The largest study to date into the genetic basis of sexuality has found that there is no single gene associated with same-sex sexual behaviour.
The findings, based on the genomes of nearly 500,000 participants, reflect the results of previous, smaller studies - although sexual preference has a genetic component, no single gene has a determining effect on sexual behaviours.
'There is no "gay gene",' said Dr Andrea Ganna, a geneticist at the Broad Institute of MIT and Harvard in Cambridge, Massachusetts, and first author of the study published in Science.
Dr Ganna and his colleagues used a genome-wide association study (GWAS) to look at the genomes of hundreds of thousands of people for single-letter DNA changes called SNPs. If lots of people with a certain trait – here, for same-sex sexual preferences – share a common SNP, it is likely that the SNP is related to the given characteristic.

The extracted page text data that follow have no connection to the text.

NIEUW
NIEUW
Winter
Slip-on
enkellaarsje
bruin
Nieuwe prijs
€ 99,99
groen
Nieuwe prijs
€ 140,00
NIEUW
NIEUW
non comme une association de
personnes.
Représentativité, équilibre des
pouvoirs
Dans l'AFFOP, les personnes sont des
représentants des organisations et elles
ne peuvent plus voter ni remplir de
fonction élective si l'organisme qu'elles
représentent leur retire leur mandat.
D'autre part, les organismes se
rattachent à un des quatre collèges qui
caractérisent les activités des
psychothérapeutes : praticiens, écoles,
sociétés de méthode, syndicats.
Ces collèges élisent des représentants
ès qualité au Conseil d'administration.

In order to obtain such a large sample size, the team used genomic data that had previously been collected as part of broader projects. These included DNA data and responses from participants of the UK BioBank study, and individuals who had used the US commercial 23andMe service.
The team split the study participants into two groups – those who reported having had sex with someone of the same sex, and those who didn't. They then analysed more than one million SNPs to identify those that were more frequent among individuals who reported similar sexual behaviours.

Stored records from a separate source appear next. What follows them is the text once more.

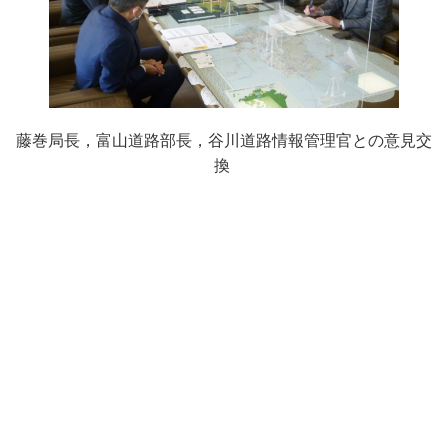
藤巻局長，富山道路部長，谷川道路情報管理官との意見交
換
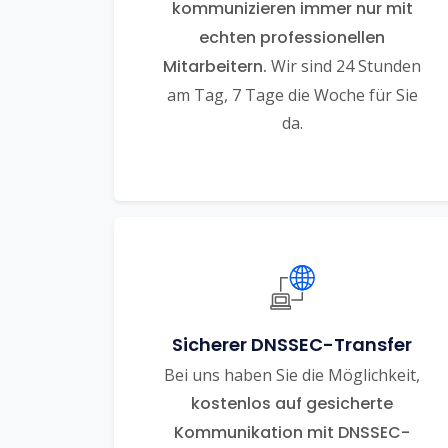
kommunizieren immer nur mit
echten professionellen
Mitarbeitern.
Wir sind 24 Stunden
am Tag, 7 Tage die Woche für Sie
da.
Sicherer DNSSEC-Transfer
Bei uns haben Sie die Möglichkeit,
kostenlos auf gesicherte
Kommunikation mit DNSSEC-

Using this approach, the scientists found that common sexual variants could explain between 8-25 percent of the differences in sexual behaviour. Of these, five specific SNPs could confidently be associated with same-sex sexual behaviours.

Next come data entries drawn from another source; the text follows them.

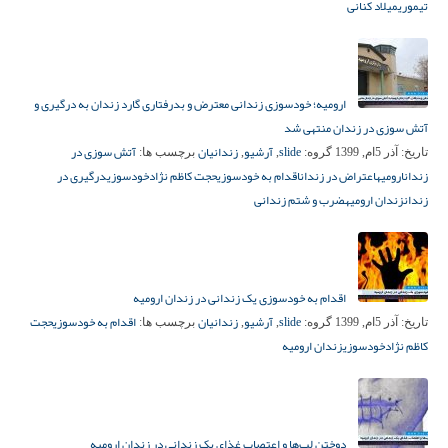
تیموری
میلاد کنانی
ارومیه؛ خودسوزی زندانی معترض و بدرفتاری گارد زندان به درگیری و
آتش سوزی در زندان منتهی شد
slide
آرشیو
زندانیان
آتش سوزی در
تاریخ:
آذر 5ام, 1399
گروه:
,
,
برچسب ها:
زندان
ارومیه
اعتراض در زندان
اقدام به خودسوزی
حجت کاظم نژاد
خودسوزی
درگیری در
زندان
زندان ارومیه
ضرب و شتم زندانی
اقدام به خودسوزی یک زندانی در زندان ارومیه
slide
آرشیو
زندانیان
اقدام به خودسوزی
حجت
تاریخ:
آذر 5ام, 1399
گروه:
,
,
برچسب ها:
کاظم نژاد
خودسوزی
زندان ارومیه
دوختن لب‌ها و اعتصاب غذای یک زندانی در زندان ارومیه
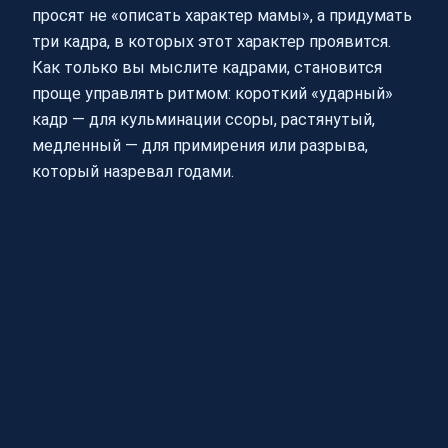
просят не «описать характер мамы», а придумать
три кадра, в которых этот характер проявится.
Как только вы мыслите кадрами, становится
проще управлять ритмом: короткий «ударный»
кадр — для кульминации ссоры, растянутый,
медленный — для примирения или разрыва,
который назревал годами.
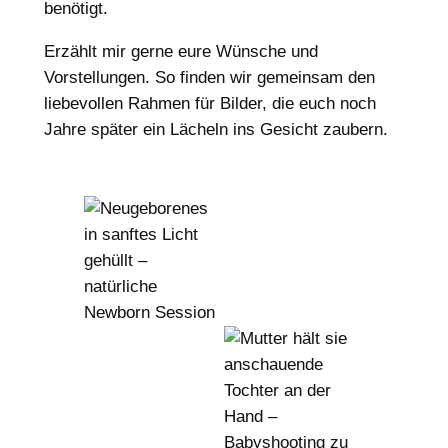
benötigt.
Erzählt mir gerne eure Wünsche und
Vorstellungen. So finden wir gemeinsam den
liebevollen Rahmen für Bilder, die euch noch
Jahre später ein Lächeln ins Gesicht zaubern.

In addition, they could identify between hundreds to thousands of further genomic locations that also play a role in sexual preference, reinforcing the complexity of the genetic component of sexual identity. These findings also indicate that on the genetic level, there is no single continuum from straight to gay, said senior study author Dr Brendan Zietsch at the University of Queensland in Brisbane, Australia, writing in The Conversation.
'This is a solid study,' said Professor Melinda Mills, a sociologist at the University of Oxford in the UK, who studies the genetic basis of reproductive behaviours, and was not involved in the study.
Nonetheless, she cautioned in comments to Nature News that the findings might not be representative of the general population – a caveat the study authors also acknowledge. The majority of study participants were largely of European ancestry, and tended towards a higher age bracket. In addition, people whose biological sex and self-identified gender did not match were not included in the study.